[READING PASSAGE]:
= Beginning of Section =

# Red Tail Shark kills angelfish?



## Plumkin (Jan 24, 2011)

so i went to my LFS today and i saw a giant red tail shark and i just thought he was so cute! so i asked the owner were he came from and she said she brought him in because she thought he killed her angel I never herd of such a thing so I brought him home hes in my Quarantine tank i have other tanks to put him in do you guys have any idea or know if this is possible? im scared to put him with my angel after what I herd any thoughts would be great thank you!


----------



## Byron (Mar 7, 2009)

Yes, that is very probable. If you read our profile [click on the shaded name, Red Tailed Shark], you will see that this species is quite aggressive. Aggression in such fish can often be intensified by poor environmental surroundings. Not knowing how it was kept by the other aquarist, that may have been part of the issue. But as the fish appears to have turned that way, it is unlikely to reverse. What nature programs into a fish species is not going to change. I would return the fish, unless you want fish destruction in your aquarium. As mentioned in our profile, this fish is often overly aggressive with fish that have vertical stripes, such as angels. Always thoroughly research any fish species before aquiring it; this not only saves you trouble, it is safer for the fish.

= End of Section =

[REQUIREMENT]: Write out the passage of the red tail shark thread from "so i went to" to "(Mar 7, 2009)", word for word.

[INPUT DATA]:
= Beginning of Section =

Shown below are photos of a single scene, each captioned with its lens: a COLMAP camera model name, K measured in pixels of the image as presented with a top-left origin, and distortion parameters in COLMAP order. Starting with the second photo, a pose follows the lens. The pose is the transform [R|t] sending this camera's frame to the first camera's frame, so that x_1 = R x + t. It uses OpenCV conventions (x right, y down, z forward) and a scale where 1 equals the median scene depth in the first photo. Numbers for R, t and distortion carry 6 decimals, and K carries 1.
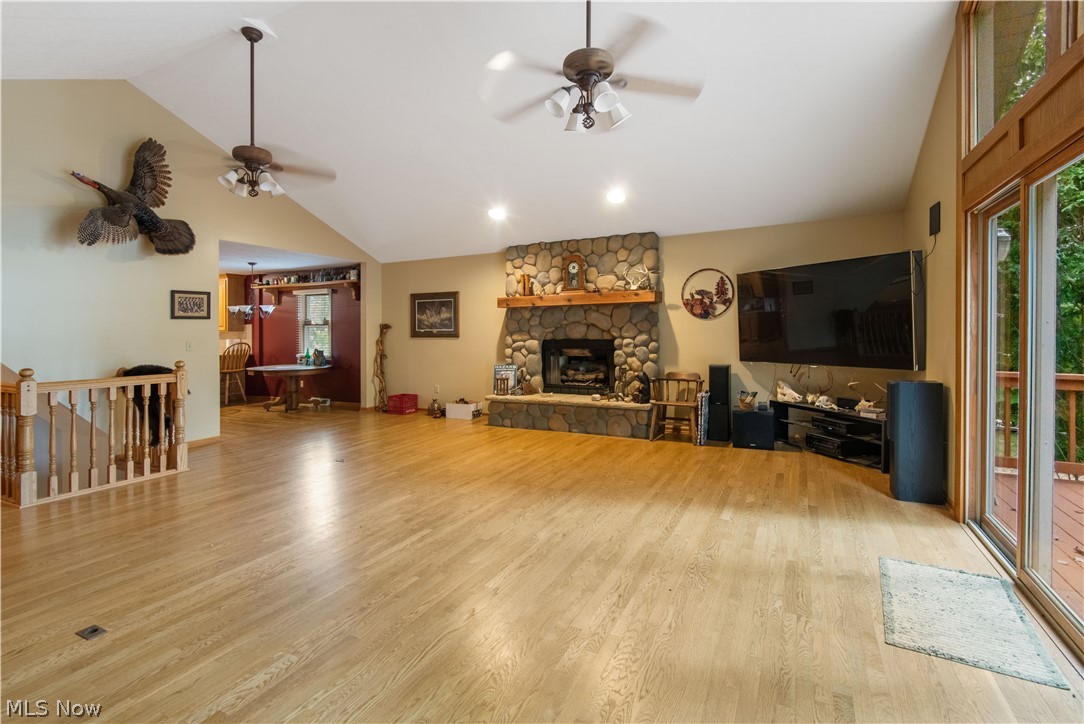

= End of Section =

[OUTPUT OF THE TASK]:
so i went to my LFS today and i saw a giant red tail shark and i just thought he was so cute! so i asked the owner were he came from and she said she brought him in because she thought he killed her angel I never herd of such a thing so I brought him home hes in my Quarantine tank i have other tanks to put him in do you guys have any idea or know if this is possible? im scared to put him with my angel after what I herd any thoughts would be great thank you!


----------



## Byron (Mar 7, 2009)